Pour l’application du présent numéro tarifaire :

b) [...] « arme à feu prohibée » [...] s’entend au sens du paragraphe 84(1) du Code criminel.

[10]  Le paragraphe 84(1) du Code criminel définit, entre autres choses, une « arme prohibée » comme une « [a]rme de poing pourvue d’un canon dont la longueur ne dépasse pas 105 mm ». L’ASFC a établi que la marchandise en cause a un canon d’une longueur de 101,6 mm et qu’il s’agit donc d’une arme à feu prohibée au sens du paragraphe 84(1) du Code criminel.

[11]  Dans les appels devant le Tribunal, il incombe à l’appelant de prouver que le classement tarifaire déterminé par l’ASFC est erroné [8] . En l’espèce, il incombe donc à M. Peng d’établir que l’arme de poing n’est pas une arme à feu prohibée.

Aucune possibilité réelle que l’appel soit accueilli

[12]  De l’avis du Tribunal, les observations de M. Peng dans le cadre du présent appel sont essentiellement des explications des différentes mesures qu’il a prises pour que l’arme de poing soit autorisée à entrer au Canada [9] . M. Peng fait valoir que lorsque la marchandise a été saisie à la frontière, il a été informé qu’il s’agissait d’une arme à feu prohibée dont l’importation était interdite. M. Peng a reconnu dans ses observations qu’il s’était rendu compte que la marchandise en cause était prohibée parce que la longueur du canon est inférieure à 105 mm [10] . À cet égard, l’ASFC fait valoir que M. Peng a admis que la marchandise en cause était une arme à feu prohibée.

[13]  De l’avis du Tribunal, M. Peng a reconnu que la marchandise est une arme à feu prohibée en raison de la longueur de son canon et il n’a fait aucune observation pour contester la décision de l’ASFC [11] . M. Peng ne conteste pas la longueur du canon de la marchandise en cause ni aucun autre aspect de la décision de l’ASFC. En bref, il n’y a pas de faits contestés dans cet appel.

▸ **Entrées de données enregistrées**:
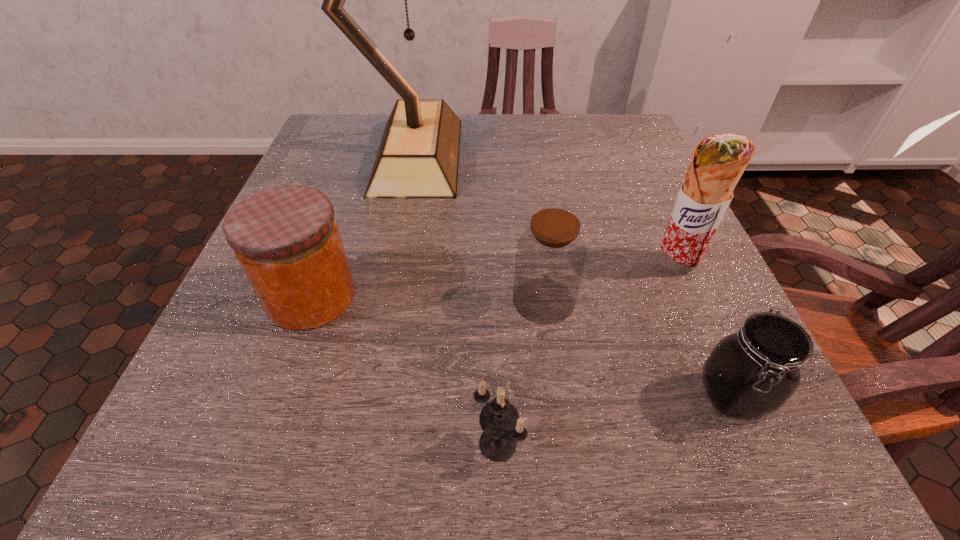
Where is `the farthest object`? This screenshot has height=540, width=960. the farthest object is located at coordinates (418, 157).

Identify the location of the tallest object. (418, 157).

This screenshot has height=540, width=960. I want to click on burrito, so click(718, 162).

The width and height of the screenshot is (960, 540). Identify the location of the leftmost jar. (286, 239).

The image size is (960, 540). I want to click on the fourth object from left to right, so click(x=550, y=256).

Find the location of a particular element. The image size is (960, 540). the nearest jar is located at coordinates (751, 373).

Locate an element on the screen. The height and width of the screenshot is (540, 960). the shortest jar is located at coordinates (751, 373).

Locate an element on the screen. This screenshot has height=540, width=960. candle holder is located at coordinates (502, 427).

This screenshot has width=960, height=540. What are the coordinates of `vacant region located 0.280m on the metallic stand of the farthest object` in the screenshot? It's located at (602, 155).

Identify the location of free spot located on the front of the fifth shortest object. (709, 341).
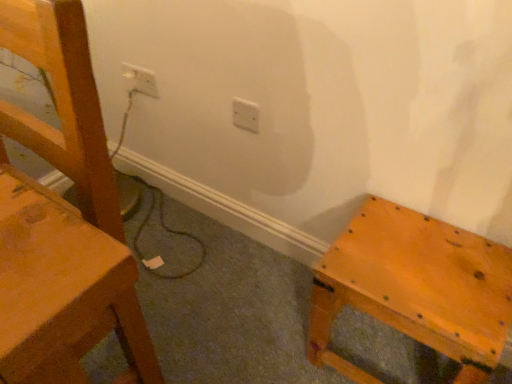
Question: Choose the correct answer: Is matte wood chair at left inside white plastic electric outlet at upper left, placed as the second electric outlet when sorted from bottom to top, or outside it?

Choices:
 (A) outside
 (B) inside

Answer: (A)

Question: From a real-world perspective, is matte wood chair at left above or below white plastic electric outlet at upper left, which ranks as the 2th electric outlet in right-to-left order?

Choices:
 (A) above
 (B) below

Answer: (A)

Question: Which of these objects is positioned farthest from the white plastic electric outlet at center, which appears as the first electric outlet when viewed from the right?

Choices:
 (A) white plastic electric outlet at upper left, arranged as the 1th electric outlet when viewed from the back
 (B) matte wooden stool at lower right
 (C) matte wood chair at left

Answer: (C)

Question: Which is nearer to the white plastic electric outlet at center, which appears as the first electric outlet when viewed from the right?

Choices:
 (A) matte wood chair at left
 (B) matte wooden stool at lower right
 (C) white plastic electric outlet at upper left, placed as the second electric outlet when sorted from bottom to top

Answer: (C)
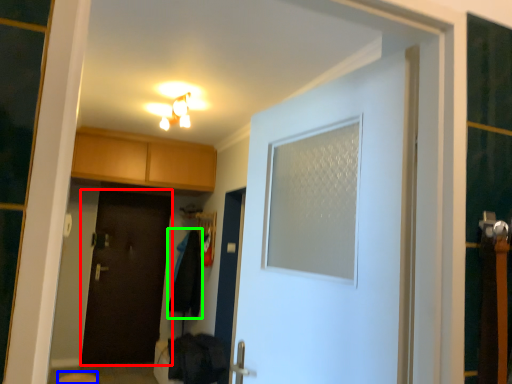
Question: Which object is positioned farthest from door (highlighted by a red box)? Select from step stool (highlighted by a blue box) and laundry (highlighted by a green box).

Choices:
 (A) step stool
 (B) laundry

Answer: (A)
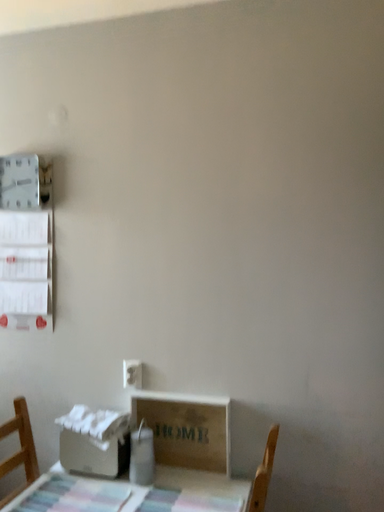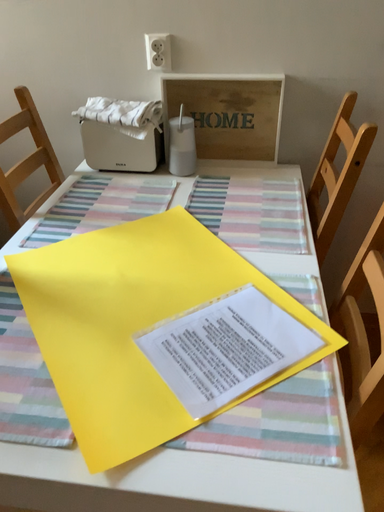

▸ **Exercices à traiter**:
1. Reproduisez le passage du texte fourni allant de « [12]  De l’avis » jusqu’à « était une arme à feu prohibée. » inclus, en remplaçant « frontière » par « douane ».
2. Recopiez à l’identique les lignes des enregistrements, de la ligne contenant « This screenshot has height=540, width=960. I » jusqu’à la ligne contenant « Question: Which of » incluse, en omettant les images.
Ces enregistrements n’ont aucun lien avec le texte fourni.

▸ **Réponses aux exercices**:
1.
[12]  De l’avis du Tribunal, les observations de M. Peng dans le cadre du présent appel sont essentiellement des explications des différentes mesures qu’il a prises pour que l’arme de poing soit autorisée à entrer au Canada [9] . M. Peng fait valoir que lorsque la marchandise a été saisie à la douane, il a été informé qu’il s’agissait d’une arme à feu prohibée dont l’importation était interdite. M. Peng a reconnu dans ses observations qu’il s’était rendu compte que la marchandise en cause était prohibée parce que la longueur du canon est inférieure à 105 mm [10] . À cet égard, l’ASFC fait valoir que M. Peng a admis que la marchandise en cause était une arme à feu prohibée.

2.
This screenshot has height=540, width=960. I want to click on burrito, so click(718, 162).

The width and height of the screenshot is (960, 540). Identify the location of the leftmost jar. (286, 239).

The image size is (960, 540). I want to click on the fourth object from left to right, so click(x=550, y=256).

Find the location of a particular element. The image size is (960, 540). the nearest jar is located at coordinates (751, 373).

Locate an element on the screen. The height and width of the screenshot is (540, 960). the shortest jar is located at coordinates (751, 373).

Locate an element on the screen. This screenshot has height=540, width=960. candle holder is located at coordinates (502, 427).

This screenshot has width=960, height=540. What are the coordinates of `vacant region located 0.280m on the metallic stand of the farthest object` in the screenshot? It's located at (602, 155).

Identify the location of free spot located on the front of the fifth shortest object. (709, 341).
Question: Choose the correct answer: Is matte wood chair at left inside white plastic electric outlet at upper left, placed as the second electric outlet when sorted from bottom to top, or outside it?

Choices:
 (A) outside
 (B) inside

Answer: (A)

Question: From a real-world perspective, is matte wood chair at left above or below white plastic electric outlet at upper left, which ranks as the 2th electric outlet in right-to-left order?

Choices:
 (A) above
 (B) below

Answer: (A)

Question: Which of these objects is positioned farthest from the white plastic electric outlet at center, which appears as the first electric outlet when viewed from the right?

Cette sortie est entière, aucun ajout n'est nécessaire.